◆ Assigned task ◆
Write out the data from the line containing "LEGUMHARI Operational Group, RESUPEQ" through the line containing "Which series changed", keeping both of those lines. Omit the pictures.

◆ Input material ◆
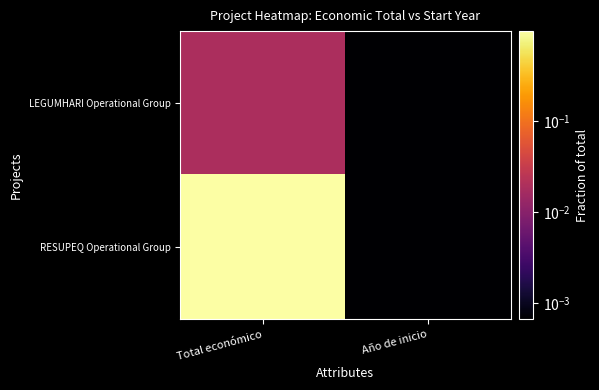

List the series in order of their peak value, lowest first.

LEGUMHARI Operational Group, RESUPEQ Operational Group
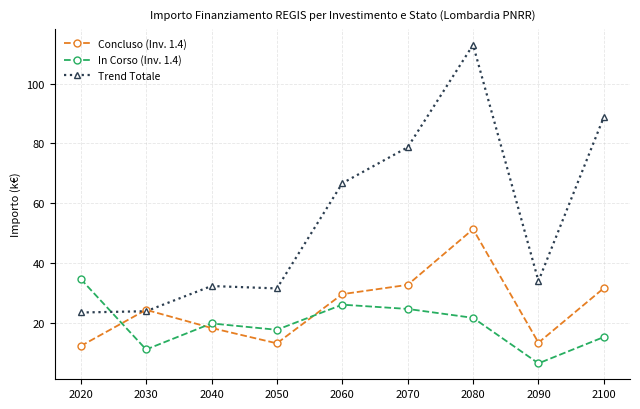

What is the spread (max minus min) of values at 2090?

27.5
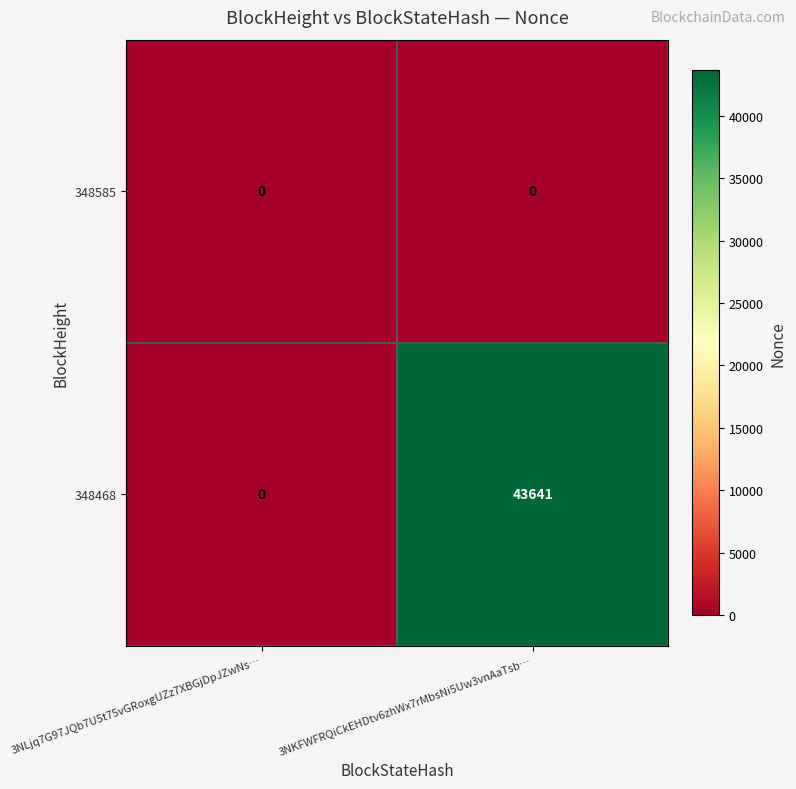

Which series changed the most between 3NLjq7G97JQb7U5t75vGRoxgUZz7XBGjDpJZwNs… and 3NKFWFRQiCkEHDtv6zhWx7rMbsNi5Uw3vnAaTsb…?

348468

...

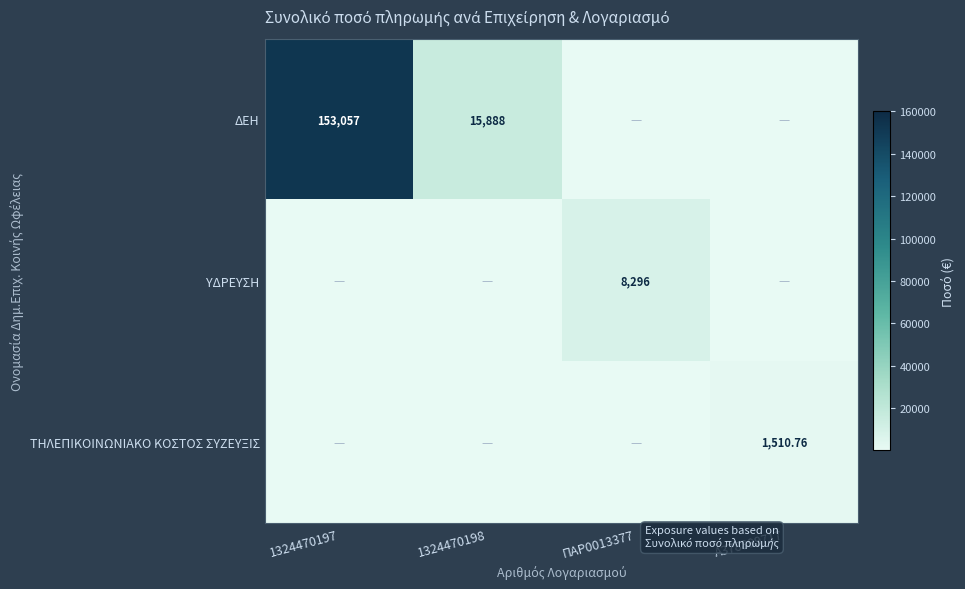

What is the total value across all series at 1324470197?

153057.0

...

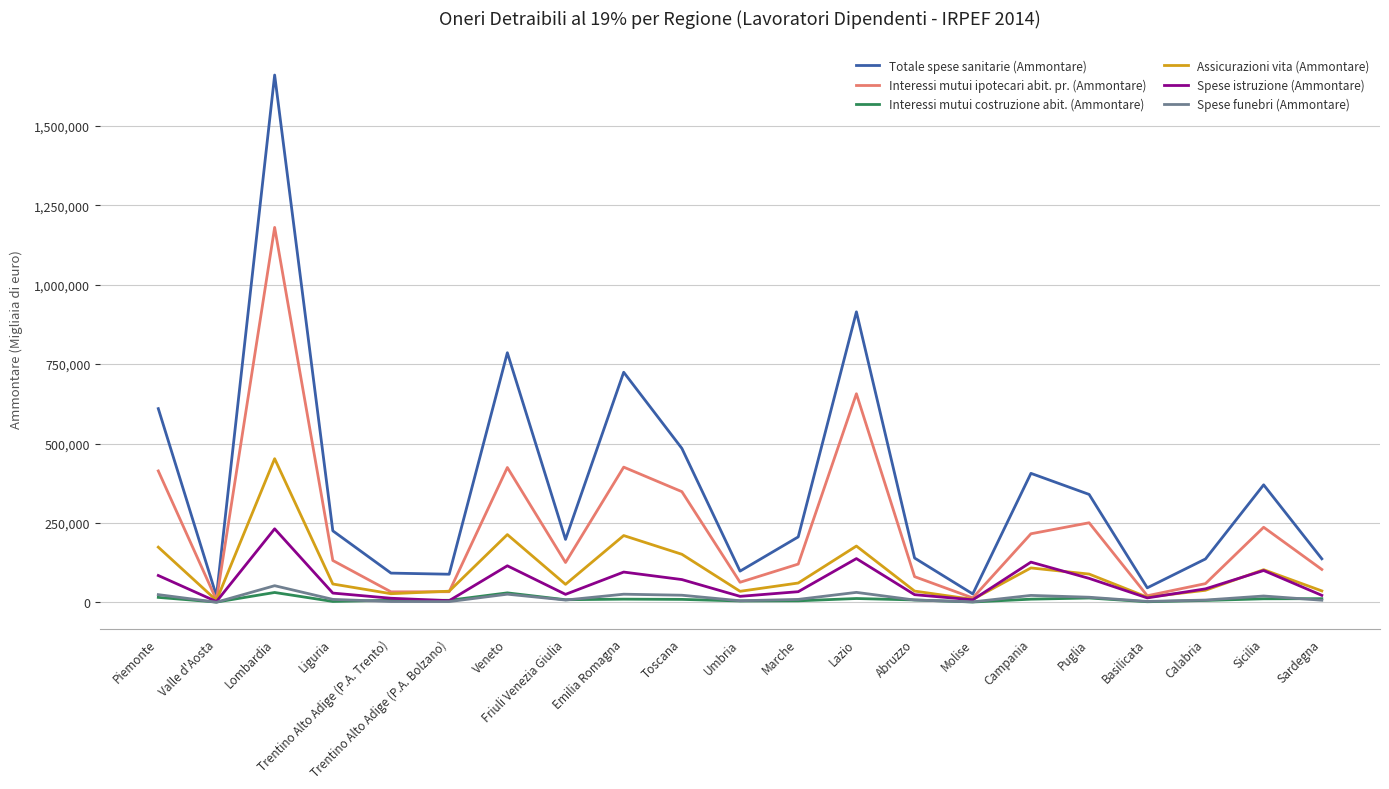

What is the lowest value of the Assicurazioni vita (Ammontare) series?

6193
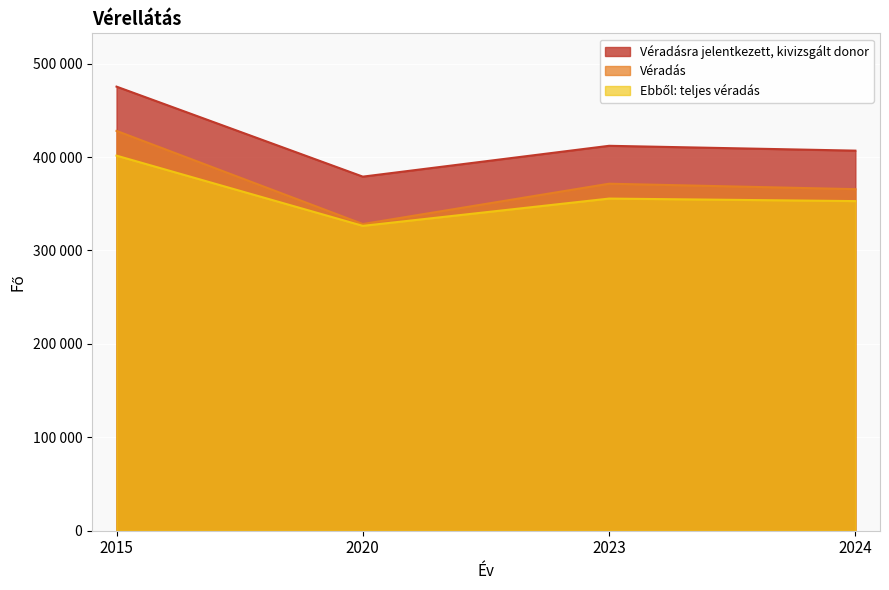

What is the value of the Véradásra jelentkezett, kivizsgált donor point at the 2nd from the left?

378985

◆ Solution for this exercise ◆
LEGUMHARI Operational Group, RESUPEQ Operational Group

What is the spread (max minus min) of values at 2090?

27.5

Which series changed the most between 3NLjq7G97JQb7U5t75vGRoxgUZz7XBGjDpJZwNs… and 3NKFWFRQiCkEHDtv6zhWx7rMbsNi5Uw3vnAaTsb…?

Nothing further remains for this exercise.